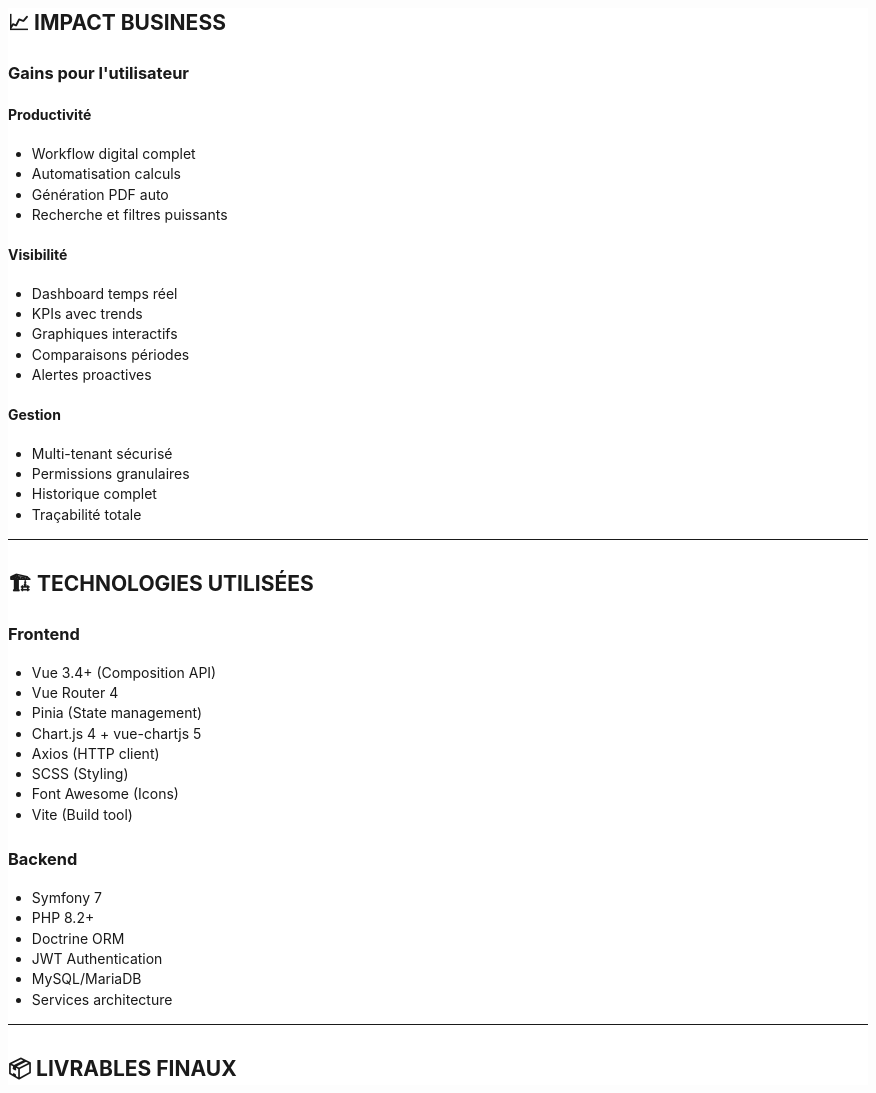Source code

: 
## 📈 IMPACT BUSINESS

### Gains pour l'utilisateur

#### Productivité
- Workflow digital complet
- Automatisation calculs
- Génération PDF auto
- Recherche et filtres puissants

#### Visibilité
- Dashboard temps réel
- KPIs avec trends
- Graphiques interactifs
- Comparaisons périodes
- Alertes proactives

#### Gestion
- Multi-tenant sécurisé
- Permissions granulaires
- Historique complet
- Traçabilité totale

---

## 🏗️ TECHNOLOGIES UTILISÉES

### Frontend
- Vue 3.4+ (Composition API)
- Vue Router 4
- Pinia (State management)
- Chart.js 4 + vue-chartjs 5
- Axios (HTTP client)
- SCSS (Styling)
- Font Awesome (Icons)
- Vite (Build tool)

### Backend
- Symfony 7
- PHP 8.2+
- Doctrine ORM
- JWT Authentication
- MySQL/MariaDB
- Services architecture

---

## 📦 LIVRABLES FINAUX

==============================

■ TASK TO COMPLETE: Return, with no change at all, every line in the entries above from the line containing "- Comparaisons périodes" through the line containing "- Pinia (State management)".

■ EXERCISE ANSWER:
- Comparaisons périodes
- Alertes proactives

#### Gestion
- Multi-tenant sécurisé
- Permissions granulaires
- Historique complet
- Traçabilité totale

---

## 🏗️ TECHNOLOGIES UTILISÉES

### Frontend
- Vue 3.4+ (Composition API)
- Vue Router 4
- Pinia (State management)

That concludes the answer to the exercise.